​Max Kruse war noch nie um eine nette Anekdote verlegen. Daher ist es kaum verwunderlich, dass der Stürmer des ​SV Werder Bremen bei einem Presse-Event am Freitagabend mächtig in Plauderlaune geriet und zudem auch beim Thema Videobeweis eine klare Meinung vertrat.


Im Rahmen eines Talk-Events vom Weser-Kurier gab der 30-Jährige gleich zum Auftakt seine Meinung zu den neuen technischen Hilfsmitteln im Fußball ab. "Fairer macht er den Fußball auf jeden Fall, schöner meiner Meinung nach nicht. Man weiß nicht mehr, ob man sich richtig freuen kann", so der Angreifer der Hanseaten.

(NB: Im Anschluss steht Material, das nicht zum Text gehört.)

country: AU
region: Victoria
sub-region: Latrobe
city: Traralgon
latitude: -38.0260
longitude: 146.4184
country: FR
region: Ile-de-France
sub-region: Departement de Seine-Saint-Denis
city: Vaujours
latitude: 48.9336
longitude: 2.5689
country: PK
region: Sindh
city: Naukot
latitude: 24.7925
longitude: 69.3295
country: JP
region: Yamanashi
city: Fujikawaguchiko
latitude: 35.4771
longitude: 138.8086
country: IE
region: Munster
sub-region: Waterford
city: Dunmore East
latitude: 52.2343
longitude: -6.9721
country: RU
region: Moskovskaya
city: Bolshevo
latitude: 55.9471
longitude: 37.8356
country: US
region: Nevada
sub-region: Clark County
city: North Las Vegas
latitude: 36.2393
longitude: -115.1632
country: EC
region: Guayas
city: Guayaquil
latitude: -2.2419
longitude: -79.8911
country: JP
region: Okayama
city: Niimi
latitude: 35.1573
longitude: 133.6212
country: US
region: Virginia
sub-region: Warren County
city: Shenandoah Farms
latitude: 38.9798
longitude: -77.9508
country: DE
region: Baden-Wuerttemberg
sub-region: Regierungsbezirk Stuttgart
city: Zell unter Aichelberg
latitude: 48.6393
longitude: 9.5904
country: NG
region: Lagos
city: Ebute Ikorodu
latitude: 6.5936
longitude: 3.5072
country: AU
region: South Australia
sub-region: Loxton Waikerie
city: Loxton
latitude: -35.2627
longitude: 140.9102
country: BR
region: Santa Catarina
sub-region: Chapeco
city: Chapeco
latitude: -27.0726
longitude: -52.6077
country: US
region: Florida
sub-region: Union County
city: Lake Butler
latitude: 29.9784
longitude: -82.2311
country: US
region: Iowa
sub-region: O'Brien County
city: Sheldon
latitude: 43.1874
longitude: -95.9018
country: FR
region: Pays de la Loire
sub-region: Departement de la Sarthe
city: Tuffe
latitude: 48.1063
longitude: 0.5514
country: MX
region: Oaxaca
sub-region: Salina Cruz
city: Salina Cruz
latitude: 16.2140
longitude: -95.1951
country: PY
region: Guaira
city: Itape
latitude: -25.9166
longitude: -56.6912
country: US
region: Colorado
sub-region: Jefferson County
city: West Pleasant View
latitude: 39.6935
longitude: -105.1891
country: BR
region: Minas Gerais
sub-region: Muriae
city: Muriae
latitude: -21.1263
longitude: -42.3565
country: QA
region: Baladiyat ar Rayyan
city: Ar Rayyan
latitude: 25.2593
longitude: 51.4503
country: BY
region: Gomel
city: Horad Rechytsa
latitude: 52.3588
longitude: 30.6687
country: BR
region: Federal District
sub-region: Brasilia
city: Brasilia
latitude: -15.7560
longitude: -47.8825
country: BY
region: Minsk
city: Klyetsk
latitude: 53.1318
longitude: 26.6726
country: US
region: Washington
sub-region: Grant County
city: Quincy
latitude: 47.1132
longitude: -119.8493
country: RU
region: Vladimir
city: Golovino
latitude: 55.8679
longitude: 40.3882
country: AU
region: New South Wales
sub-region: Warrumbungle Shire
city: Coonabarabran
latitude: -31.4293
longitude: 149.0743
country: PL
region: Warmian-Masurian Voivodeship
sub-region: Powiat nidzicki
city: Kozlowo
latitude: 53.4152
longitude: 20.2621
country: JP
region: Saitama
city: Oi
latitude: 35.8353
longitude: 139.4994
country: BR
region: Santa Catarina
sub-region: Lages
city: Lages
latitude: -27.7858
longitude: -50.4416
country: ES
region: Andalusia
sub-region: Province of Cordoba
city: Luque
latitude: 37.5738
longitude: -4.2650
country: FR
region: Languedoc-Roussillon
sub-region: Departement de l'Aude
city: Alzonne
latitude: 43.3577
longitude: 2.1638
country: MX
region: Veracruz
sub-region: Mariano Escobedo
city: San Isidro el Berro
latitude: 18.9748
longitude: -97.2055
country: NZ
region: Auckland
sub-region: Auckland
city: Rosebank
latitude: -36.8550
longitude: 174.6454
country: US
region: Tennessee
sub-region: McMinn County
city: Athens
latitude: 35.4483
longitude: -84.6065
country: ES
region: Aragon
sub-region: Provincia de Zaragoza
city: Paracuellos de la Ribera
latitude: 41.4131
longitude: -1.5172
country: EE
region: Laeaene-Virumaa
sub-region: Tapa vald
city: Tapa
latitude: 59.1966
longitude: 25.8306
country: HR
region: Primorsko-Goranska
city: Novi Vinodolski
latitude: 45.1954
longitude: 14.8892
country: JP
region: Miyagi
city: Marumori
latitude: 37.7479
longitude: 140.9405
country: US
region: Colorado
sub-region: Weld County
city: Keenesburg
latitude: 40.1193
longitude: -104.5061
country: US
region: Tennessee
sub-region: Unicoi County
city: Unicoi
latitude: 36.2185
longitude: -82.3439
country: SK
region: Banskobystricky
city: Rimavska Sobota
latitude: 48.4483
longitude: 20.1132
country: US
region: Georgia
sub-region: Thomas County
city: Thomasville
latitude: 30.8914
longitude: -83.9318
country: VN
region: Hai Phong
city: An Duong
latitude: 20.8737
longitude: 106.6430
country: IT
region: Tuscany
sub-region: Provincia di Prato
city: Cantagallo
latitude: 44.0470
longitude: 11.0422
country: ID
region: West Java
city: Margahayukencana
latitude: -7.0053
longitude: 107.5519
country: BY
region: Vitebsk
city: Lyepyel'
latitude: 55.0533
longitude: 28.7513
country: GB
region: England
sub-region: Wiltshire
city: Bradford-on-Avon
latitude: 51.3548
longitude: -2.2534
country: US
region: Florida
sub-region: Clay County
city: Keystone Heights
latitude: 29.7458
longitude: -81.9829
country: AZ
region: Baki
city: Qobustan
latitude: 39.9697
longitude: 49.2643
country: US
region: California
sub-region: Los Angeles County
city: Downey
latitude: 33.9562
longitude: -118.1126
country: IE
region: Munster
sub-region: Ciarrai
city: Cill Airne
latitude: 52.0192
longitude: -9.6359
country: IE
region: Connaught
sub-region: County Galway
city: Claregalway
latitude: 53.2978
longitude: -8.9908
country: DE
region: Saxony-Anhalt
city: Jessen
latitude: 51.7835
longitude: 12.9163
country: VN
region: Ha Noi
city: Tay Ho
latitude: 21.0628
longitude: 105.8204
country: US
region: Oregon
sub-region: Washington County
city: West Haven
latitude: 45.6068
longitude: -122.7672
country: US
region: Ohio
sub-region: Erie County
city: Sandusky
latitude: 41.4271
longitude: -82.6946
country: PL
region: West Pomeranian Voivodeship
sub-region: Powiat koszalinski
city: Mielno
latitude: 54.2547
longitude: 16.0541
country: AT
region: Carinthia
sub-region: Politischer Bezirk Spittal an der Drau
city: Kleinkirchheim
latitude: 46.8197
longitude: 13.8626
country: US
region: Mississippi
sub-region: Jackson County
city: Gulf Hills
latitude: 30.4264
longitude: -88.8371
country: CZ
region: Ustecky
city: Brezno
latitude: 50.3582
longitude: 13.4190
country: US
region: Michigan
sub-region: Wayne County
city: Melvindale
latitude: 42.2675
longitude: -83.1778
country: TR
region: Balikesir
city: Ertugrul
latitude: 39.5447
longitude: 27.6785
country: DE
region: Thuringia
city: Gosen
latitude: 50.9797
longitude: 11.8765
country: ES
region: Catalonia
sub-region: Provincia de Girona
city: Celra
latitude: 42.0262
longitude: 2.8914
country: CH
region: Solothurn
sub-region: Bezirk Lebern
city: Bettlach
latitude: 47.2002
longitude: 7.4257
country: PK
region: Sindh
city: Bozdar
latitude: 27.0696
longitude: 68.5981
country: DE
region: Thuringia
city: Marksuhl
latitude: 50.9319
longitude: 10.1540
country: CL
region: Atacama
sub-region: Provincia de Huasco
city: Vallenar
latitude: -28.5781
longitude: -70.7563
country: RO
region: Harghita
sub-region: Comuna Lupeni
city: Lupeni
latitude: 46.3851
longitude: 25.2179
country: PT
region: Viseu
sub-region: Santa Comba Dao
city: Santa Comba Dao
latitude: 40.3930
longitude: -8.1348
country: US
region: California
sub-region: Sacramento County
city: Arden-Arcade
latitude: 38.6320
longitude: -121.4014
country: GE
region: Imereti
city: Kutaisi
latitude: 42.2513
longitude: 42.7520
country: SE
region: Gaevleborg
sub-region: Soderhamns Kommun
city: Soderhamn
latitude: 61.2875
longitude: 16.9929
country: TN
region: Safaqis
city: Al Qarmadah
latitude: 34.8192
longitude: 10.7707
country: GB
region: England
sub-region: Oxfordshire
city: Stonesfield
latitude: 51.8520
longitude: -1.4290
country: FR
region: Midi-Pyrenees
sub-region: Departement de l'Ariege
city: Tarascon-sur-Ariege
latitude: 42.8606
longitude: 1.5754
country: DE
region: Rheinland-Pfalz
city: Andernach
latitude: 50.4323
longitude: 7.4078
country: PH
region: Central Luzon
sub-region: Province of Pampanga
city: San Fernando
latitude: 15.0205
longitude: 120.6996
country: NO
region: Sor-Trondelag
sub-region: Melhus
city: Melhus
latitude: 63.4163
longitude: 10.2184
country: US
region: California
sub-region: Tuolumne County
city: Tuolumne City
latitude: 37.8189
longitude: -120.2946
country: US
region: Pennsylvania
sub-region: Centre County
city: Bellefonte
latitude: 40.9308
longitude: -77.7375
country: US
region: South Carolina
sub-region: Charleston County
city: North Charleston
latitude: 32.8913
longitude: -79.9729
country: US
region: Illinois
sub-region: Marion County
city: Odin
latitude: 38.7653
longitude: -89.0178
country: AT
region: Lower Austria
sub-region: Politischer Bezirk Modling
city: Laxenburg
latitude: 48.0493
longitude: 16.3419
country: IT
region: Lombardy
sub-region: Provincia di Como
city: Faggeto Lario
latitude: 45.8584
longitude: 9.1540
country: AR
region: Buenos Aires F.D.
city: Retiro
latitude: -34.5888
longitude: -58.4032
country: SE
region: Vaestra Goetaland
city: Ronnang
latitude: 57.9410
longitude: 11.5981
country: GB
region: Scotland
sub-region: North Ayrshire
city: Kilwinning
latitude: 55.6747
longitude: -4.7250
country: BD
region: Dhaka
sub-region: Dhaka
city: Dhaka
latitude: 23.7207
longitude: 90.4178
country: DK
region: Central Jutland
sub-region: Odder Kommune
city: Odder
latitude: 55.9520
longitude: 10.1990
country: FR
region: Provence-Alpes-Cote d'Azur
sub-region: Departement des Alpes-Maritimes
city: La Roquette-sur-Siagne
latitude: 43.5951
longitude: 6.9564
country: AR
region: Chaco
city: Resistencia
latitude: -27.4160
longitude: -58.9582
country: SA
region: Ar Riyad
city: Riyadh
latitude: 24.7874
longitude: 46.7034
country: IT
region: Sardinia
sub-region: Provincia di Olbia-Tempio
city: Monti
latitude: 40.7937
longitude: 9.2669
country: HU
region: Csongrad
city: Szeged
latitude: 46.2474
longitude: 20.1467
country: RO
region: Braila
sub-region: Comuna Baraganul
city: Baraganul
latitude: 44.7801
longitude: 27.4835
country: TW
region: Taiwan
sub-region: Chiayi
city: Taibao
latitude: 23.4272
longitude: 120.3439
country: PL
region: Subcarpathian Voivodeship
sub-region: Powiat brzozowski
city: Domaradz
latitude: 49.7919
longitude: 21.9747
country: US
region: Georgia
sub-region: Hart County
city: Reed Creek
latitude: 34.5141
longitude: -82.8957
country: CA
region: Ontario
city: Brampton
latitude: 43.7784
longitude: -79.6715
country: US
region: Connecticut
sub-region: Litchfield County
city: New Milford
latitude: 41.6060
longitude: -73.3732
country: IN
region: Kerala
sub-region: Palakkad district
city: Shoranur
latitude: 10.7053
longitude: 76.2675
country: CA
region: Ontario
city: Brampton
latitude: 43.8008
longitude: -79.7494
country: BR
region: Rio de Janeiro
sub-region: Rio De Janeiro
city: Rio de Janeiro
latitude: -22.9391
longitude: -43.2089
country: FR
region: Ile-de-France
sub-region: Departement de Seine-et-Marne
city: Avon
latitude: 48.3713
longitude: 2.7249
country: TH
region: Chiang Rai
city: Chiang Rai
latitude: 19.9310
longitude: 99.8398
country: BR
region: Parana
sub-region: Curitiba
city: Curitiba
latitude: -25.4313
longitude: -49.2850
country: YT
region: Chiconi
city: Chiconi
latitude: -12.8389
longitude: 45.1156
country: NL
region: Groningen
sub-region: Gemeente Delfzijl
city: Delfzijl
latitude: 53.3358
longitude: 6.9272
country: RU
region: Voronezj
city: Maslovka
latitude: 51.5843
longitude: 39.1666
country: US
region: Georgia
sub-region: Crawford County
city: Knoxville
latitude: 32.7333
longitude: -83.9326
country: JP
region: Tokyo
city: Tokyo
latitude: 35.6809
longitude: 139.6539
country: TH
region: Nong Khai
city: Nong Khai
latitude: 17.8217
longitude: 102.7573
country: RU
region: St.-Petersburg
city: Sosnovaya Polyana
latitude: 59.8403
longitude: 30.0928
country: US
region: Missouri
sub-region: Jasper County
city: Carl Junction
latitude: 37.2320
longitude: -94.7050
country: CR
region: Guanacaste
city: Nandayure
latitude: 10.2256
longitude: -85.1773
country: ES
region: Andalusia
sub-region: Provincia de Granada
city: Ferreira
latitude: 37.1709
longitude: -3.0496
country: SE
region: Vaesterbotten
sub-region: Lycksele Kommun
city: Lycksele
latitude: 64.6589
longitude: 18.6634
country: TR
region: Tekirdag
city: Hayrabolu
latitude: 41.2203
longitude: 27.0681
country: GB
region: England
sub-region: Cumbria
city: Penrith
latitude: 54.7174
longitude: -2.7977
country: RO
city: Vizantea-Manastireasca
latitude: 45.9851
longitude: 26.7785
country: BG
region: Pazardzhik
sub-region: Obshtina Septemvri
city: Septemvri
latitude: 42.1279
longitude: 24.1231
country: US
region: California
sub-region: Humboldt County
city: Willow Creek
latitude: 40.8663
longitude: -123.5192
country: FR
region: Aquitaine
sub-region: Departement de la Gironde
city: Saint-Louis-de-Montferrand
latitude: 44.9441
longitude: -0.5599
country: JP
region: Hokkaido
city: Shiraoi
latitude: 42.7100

Seit zwei Jahren geht der Offensivmann nun schon wieder für Werder auf Torejagd und konnte durch seine vielen Treffer in dieser Zeit seinen Marktwert noch einmal deutlich steigern. Seine Einstellung auf dem Platz beeinflusse dies aber in keiner Weise, schließlich denke man auf dem Platz nicht daran, dass man zwölf Millionen wert sei und jetzt ein Tor schießen muss. Vielmehr möchte man unabhängig davon einfach seine Leistung bringen.


Im Laufe des Abends wurde es immer launiger und so offenbarte der passionierte Poker-Spieler auch wie es zu dieser Leidenschaft gekommen ist. So verriet der 14-fache deutsche Nationalspieler, dass er als junger Werder-Profi im Alter von 18 Jahren gemeinsam mit ein paar Teamkollegen ins Kasino gegangen sei. Nachdem einer der Beteiligten früher gehen musste und seine Jetons liegen ließ, griff Kruse zu und entdeckte seine Liebe zu diesem Spiel.


Das größte Gelächter erntete der Stürmer jedoch mit einer Anekdote über seinen Einstand bei seinem Ex-Klub ​FC St. Pauli. So bestätigte der Linksfuß, dass er zur Belustigung seiner Mannschaftskollegen in einer Schwulenbar oben ohne kellnern musste. Dabei musste er auch noch Häschenohren tragen.